Intramolecular DNA quadruplexes with different arrangements of short and long loops

Abstract

We have examined the folding, stability and kinetics of intramolecular quadruplexes formed by DNA sequences containing four G3 tracts separated by either single T or T4 loops. All these sequences fold to form intramolecular quadruplexes and 1D-NMR spectra suggest that they each adopt unique structures (with the exception of the sequence with all three loops containing T4, which is polymorphic). The stability increases with the number of single T loops, though the arrangement of different length loops has little effect. In the presence of potassium ions, the oligonucleotides that contain at least one single T loop exhibit similar CD spectra, which are indicative of a parallel topology. In contrast, when all three loops are substituted with T4 the CD spectrum is typical of an antiparallel arrangement. In the presence of sodium ions, the sequences with two and three single T loops also adopt a parallel folded structure.

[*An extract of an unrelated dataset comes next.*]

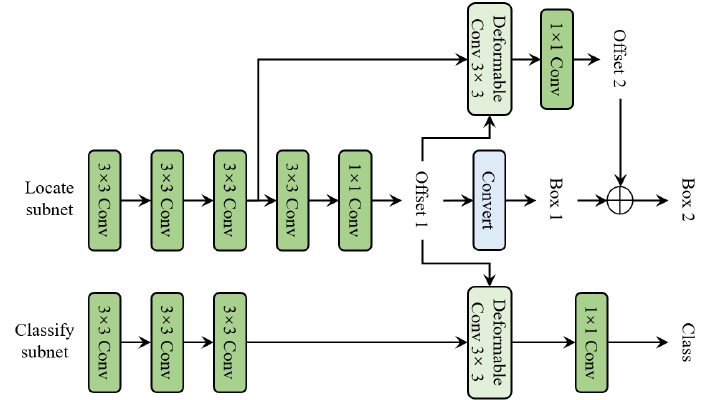
Figure 12. The pipeline of detection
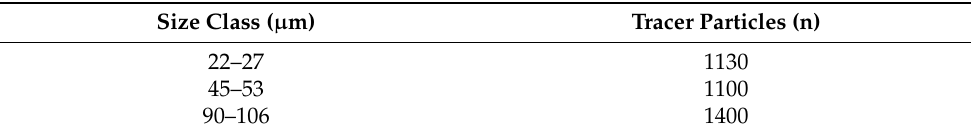
Table 2. Number of added tracer particles for validation of the recovery rates of the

Kinetic studies on the complexes with one or two T4 loops in the presence of potassium ions reveal that sequences with longer loops display slower folding rates.

Figure 1.

CD spectra of the fluorescently-labelled quadruplex-forming oligonucleotides in the presence of 10 mM lithium phosphate pH 7.4 containing 200 mM KCl (a) or 200 mM NaCl (b). G₃T, black; G₃T-T₄-T, red; G₃T₄-T-T, blue; G₃T₄-T-T₄, pink; G₃T₄-T₄-T, green; G₃T₄, cyan. The inset to the upper panel shows the CD spectrum of G₃T₄ in the presence of different concentrations of KCl: black 1 mM; red, 5 mM; green 20 mM; blue 50 mM; pink, 200 mM.

Figure 2.

Mobility of the quadruplex-forming oligonucleotides on a 14% polyacrylamide gel supplemented with 20 mM KCl.

Figure 3.

1D imino proton NMR spectra of the quadruplex-forming oligonucleotides. The samples (100 µM) were prepared in 200 mM potassium phosphate pH 7.4. The top panel shows the 1D-NMR spectrum for G₃T between 5 and 15 p.p.m., while the other panels show the imino proton region for each oliogonucleotide. The individual peaks are indicated.

Figure 4.

Fluorescence melting profiles for the quadruplex-forming oligonucleotides. The reactions were performed in 10 mM lithium phosphate pH 7.4 containing either 20 mM KCl (left hand panel) or 200 mM NaCl (right hand panel). The temperature was changed at 0.2°C.min⁻¹. The curves show the fraction folded (α) as a function of temperature, calculated as described in the Methods section. G₃T, black; G₃T-T₄-T, red; G₃T₄-T-T, blue; G₃T₄-T-T₄, pink; G₃T₄-T₄-T, green; G₃T₄, cyan.

Figure 5.

(a) Hystersis between the melting and annealing profiles for G₃T₄-T-T (upper panel, with a temperature change of 12°C.min⁻¹) and G₃T₄-T-T₄ (lower panel, with a temperature change of 2°C.min⁻¹ in the presence of 10 mM lithium phosphate pH 7.4 containing 20 mM KCl. (b) temperature-jump relaxation profiles for G₃T₄-T-T (upper panel) and G₃T₄-T-T₄ (lower panel. The traces show the rate of approach to a new equilibrium following a rapid 5°C increase in temperature to the value shown. The profiles have been normalized to show the fractional change in fluorescence with time.

Figure 6.

Arrhenius plots showing the temperature dependence of the kinetic parameters for G₃T₄-T-T and G₃T₄-T-T₄ (a) and G₃T-T₄-T and G₃T₄-T₄-T (b). Open symbols were derived from the hysteresis between the melting and annealing profiles; k₋₁, open circles; k₁, open triangles. Filled circles show the time constants obtained from the temperature-jump experiments (k₁ + k₋₁).